## EXERCISE DETAILS
Reproduce verbatim the text of each of the entries below, omitting the pictures.
[[ INPUT, beginning ]]
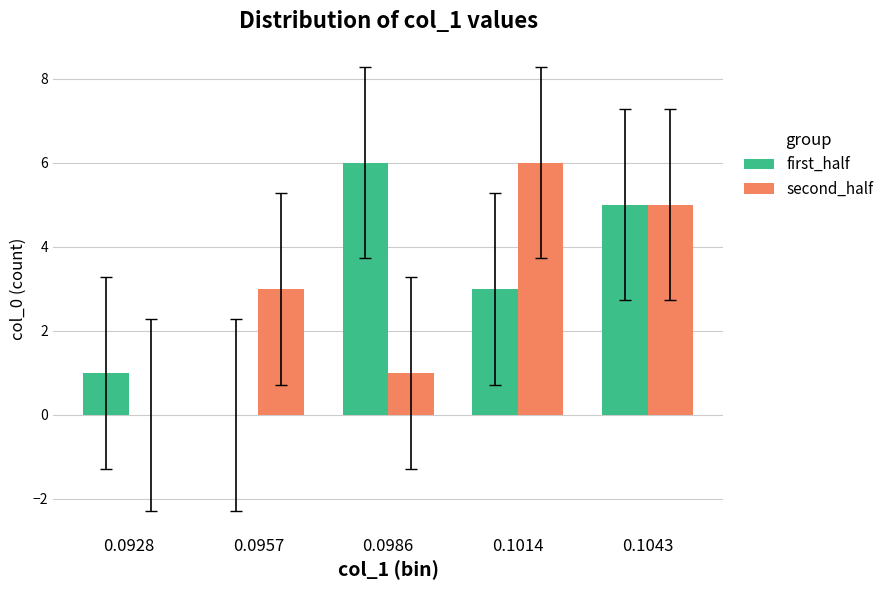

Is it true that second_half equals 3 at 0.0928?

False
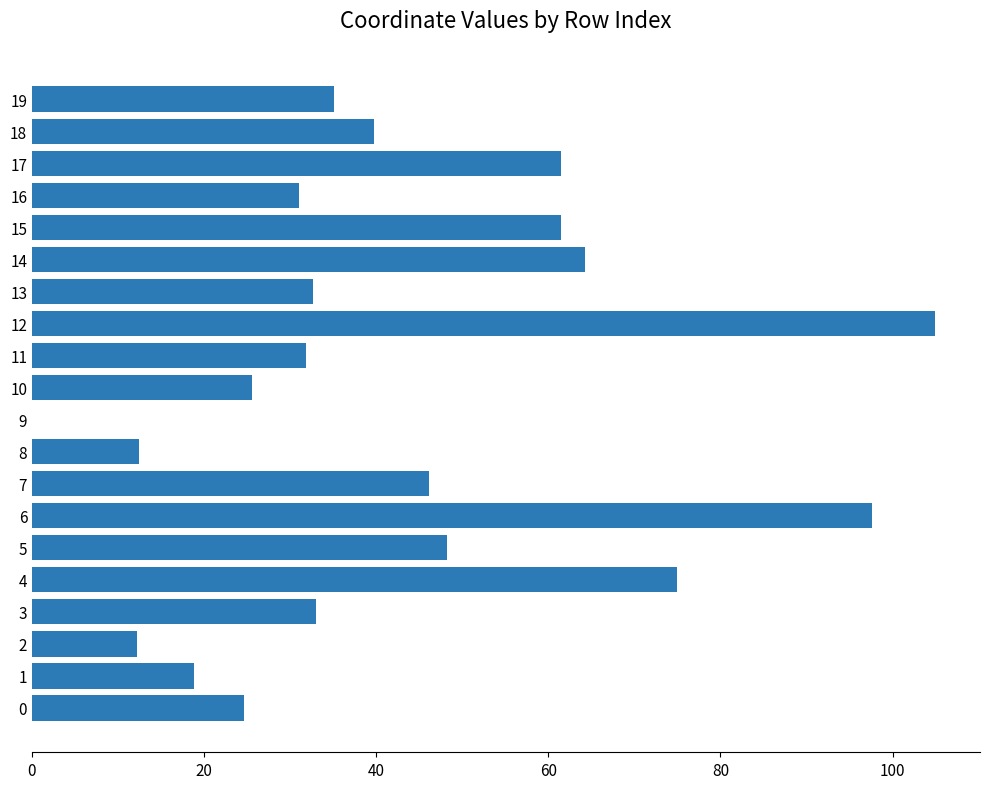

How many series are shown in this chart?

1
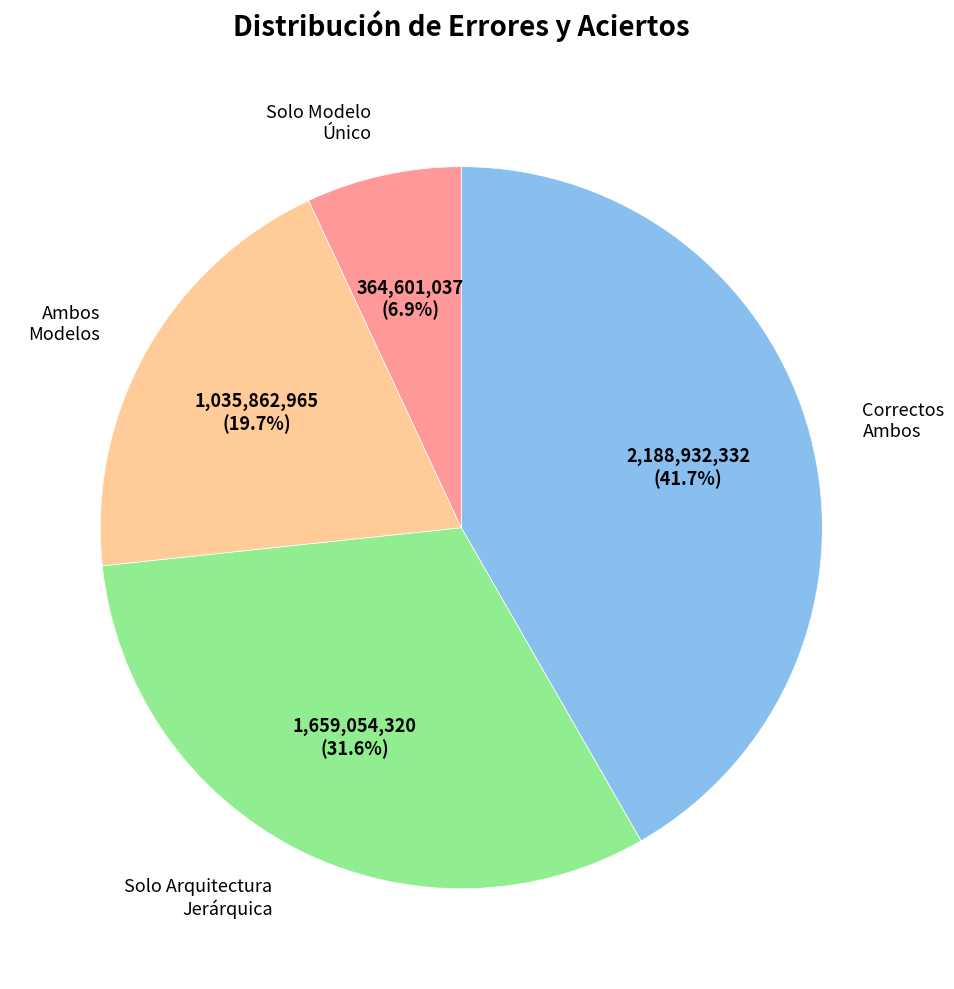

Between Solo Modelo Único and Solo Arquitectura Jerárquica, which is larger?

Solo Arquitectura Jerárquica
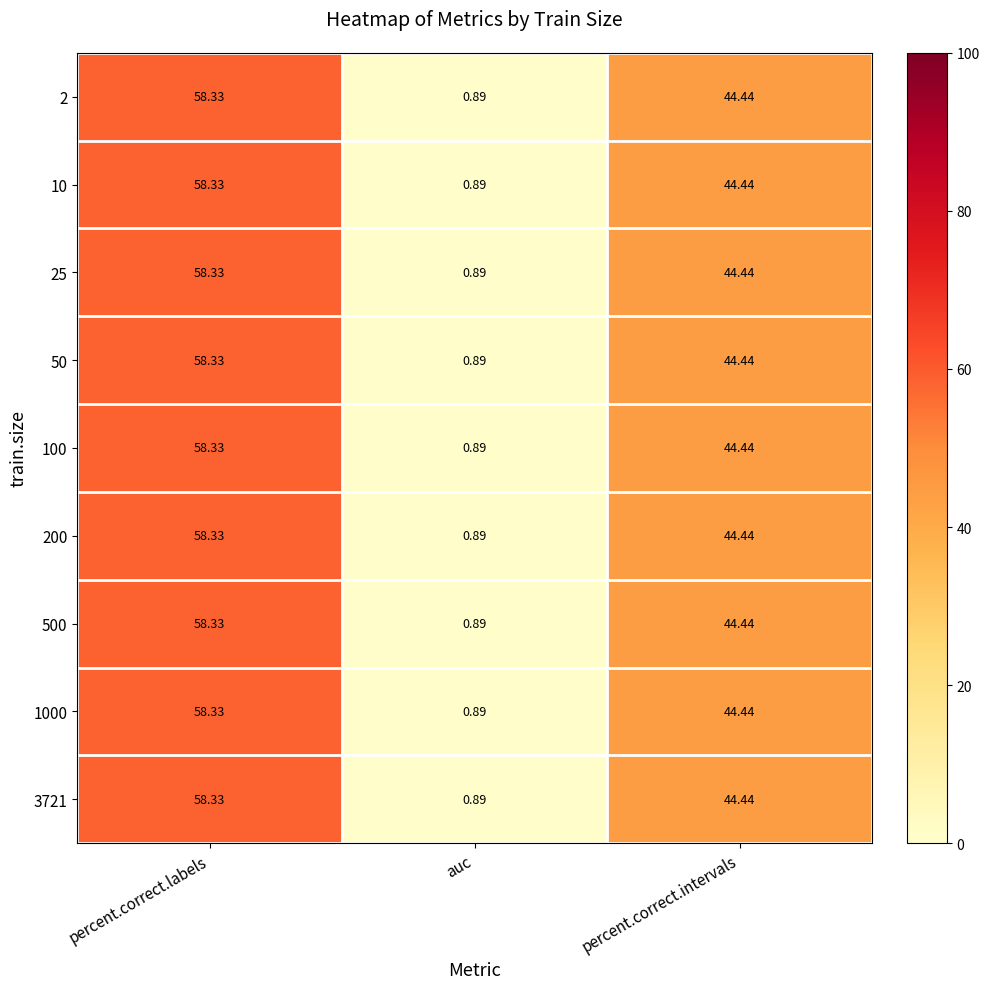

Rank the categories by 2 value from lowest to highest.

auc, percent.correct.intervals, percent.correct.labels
[[ INPUT, end ]]
## SOLUTION FOR THIS EXERCISE
Is it true that second_half equals 3 at 0.0928?

False

How many series are shown in this chart?

1

Between Solo Modelo Único and Solo Arquitectura Jerárquica, which is larger?

Solo Arquitectura Jerárquica

Rank the categories by 2 value from lowest to highest.

auc, percent.correct.intervals, percent.correct.labels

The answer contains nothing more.